Work is set to start later this spring to reopen the riverside path in Batheaston, following lobbying by the area’s local Conservative councillors.
The public footpath follows the northern bank of the River Avon in Batheaston. However, the path has been closed since the end of February for safety reasons due to cracks appearing in the surface and a short section of the path partially subsiding into the river.
However, following calls by local councillors Martin Veal and Geoff Ward, the Council has confirmed that, subject to the consent of the Environment Agency, work to repair the path should start later this spring so that it can be safely reopened to the public.
The Council has earmarked funding within its capital programme to enable the work to be undertaken and it is hoped that it will be possible to secure the necessary consent and procurement processes to enable a contractor to start work on the path in April.
Councillor Martin Veal (Cons, Bathavon North) said:
“The Batheaston riverside path is well-used by local people and visitors alike. The Council obviously did the right thing in temporarily closing the path in the interests of public safety, but it’s important that everything is done to reopen this popular footpath as soon as possible. I’m therefore very pleased that officers have moved quickly to identify what work needs to take place to reopen the path to the public. Hopefully, once necessary consent from the Environment Agency is secured, work on the path can start in April to ensure the path is reopened by the end of spring.
“There have been reports that some people have been removing the barriers and continuing to walk along this stretch of the path. To protect your own safety, we would urge people not to try using this path until the repair work is complete.”

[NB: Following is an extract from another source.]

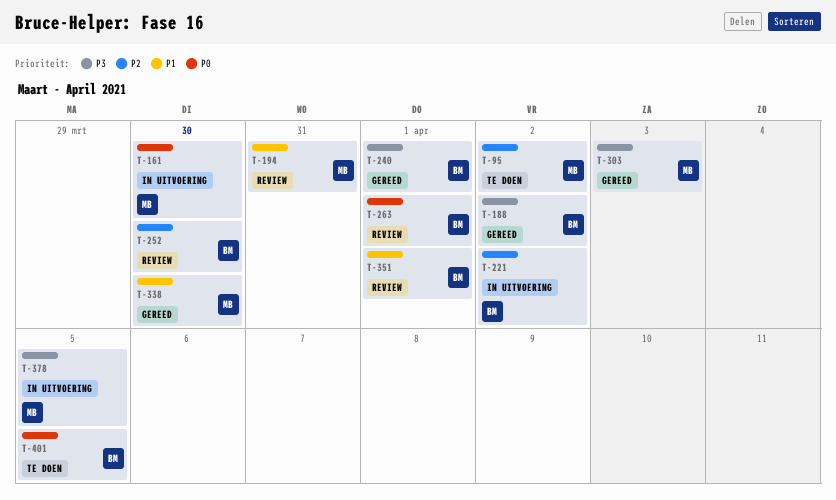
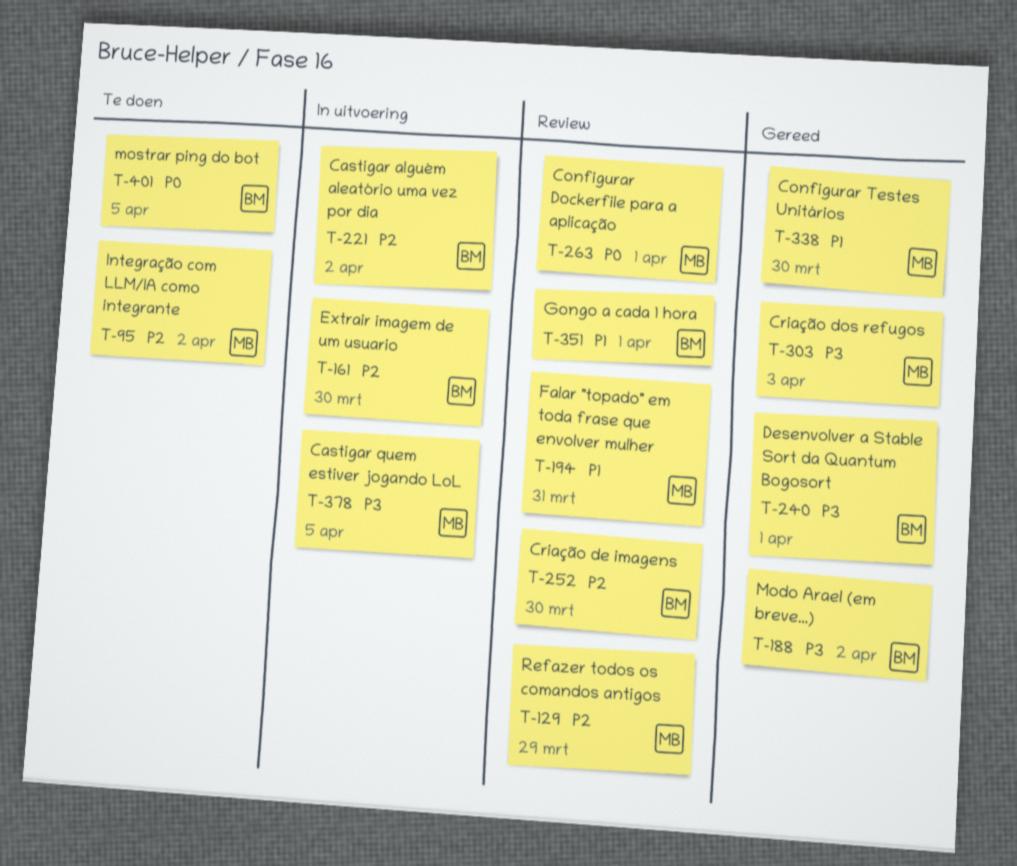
T-129: none -> present
T-161, owner: MB -> BM
T-161, priority: P0 -> P2
T-263, owner: BM -> MB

As well as the work to reopen the damaged section of pathway, the Council has also carried out an initial inspection of the remainder of the footpath and will be carrying out remedial works to another much smaller section of the footpath. Whilst the inspection did not suggest that other sections of the path were immediately at risk, the nature and location of the path means that it is particularly susceptible to erosion, and so the Council has said it will continue to monitor the situation.